--- CONSIGNE 1 ---
Pouvez-vous résumer en deux phrases le texte étudié sur le bolchevisme ?

--- TEXTE ÉTUDIÉ ---

□ □ □ □

BOLCHEVISME
Le terme de bolchevisme, dérivé du substantif abstrait bolchinstvo (majorité), désigne la théorie révolutionnaire de Lénine et la praxis du Parti bolchevique dont celui-ci fut le fondateur, le dirigeant et le stratège. Les origines et l'évolution sémantique de ce mot, lointain souvenir d'un jargon d'exilés qui n'est entré dans le langage politique qu'à partir de la révolution de 1917, illustrent les vicissitudes, les métamorphoses du phénomène même qu'il désigne.
« D'abord, c'est un mot parfaitement incolore » (Berdiaev). Son origine remonte à 1903, au IIe congrès du P.O.S.D.R. (Parti ouvrier social-démocrate de Russie). Réuni initialement à Bruxelles, puis contraint de siéger à Londres, ce congrès fut le point de départ de la plus grave division qu'ait connue la social-démocratie. Après le congrès, pour désigner les protagonistes des deux tendances majeures qui s'y étaient affrontées, on nomma « bolcheviks » (c'est-à-dire membres de la majorité) les partisans de la conception de Lénine, et « mencheviks » (minoritaires) ceux dont le chef de file fut Martov.

□ □ □ □

--- CONSIGNE 2 ---
Combien de lignes des entrées contiennent la chaîne « 若繼續閱覽本網 », la casse comptant ? Indiquez uniquement ce nombre.

--- DONNÉES SOURCES ---
□ □ □ □

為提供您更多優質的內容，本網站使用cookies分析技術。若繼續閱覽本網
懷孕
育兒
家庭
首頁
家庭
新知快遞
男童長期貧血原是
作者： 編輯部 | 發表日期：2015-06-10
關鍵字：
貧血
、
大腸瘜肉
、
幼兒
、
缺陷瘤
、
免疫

□ □ □ □

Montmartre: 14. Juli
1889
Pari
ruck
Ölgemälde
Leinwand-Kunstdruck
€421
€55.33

□ □ □ □

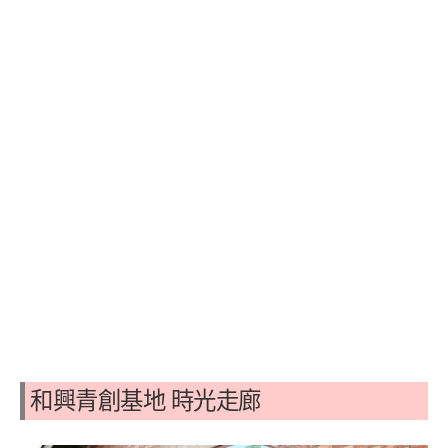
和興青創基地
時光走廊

□ □ □ □

--- RÉPONSE PRODUITE 1 ---
Le bolchevisme, terme dérivé du mot russe signifiant « majorité », désigne la théorie révolutionnaire de Lénine et la praxis du Parti bolchevique qu'il fonda, dirigea et guida en stratège. Le mot remonte au IIe congrès du P.O.S.D.R. en 1903, après lequel les partisans de Lénine furent appelés « bolcheviks » (membres de la majorité) et ceux de Martov « mencheviks » (minoritaires).

--- RÉPONSE PRODUITE 2 ---
1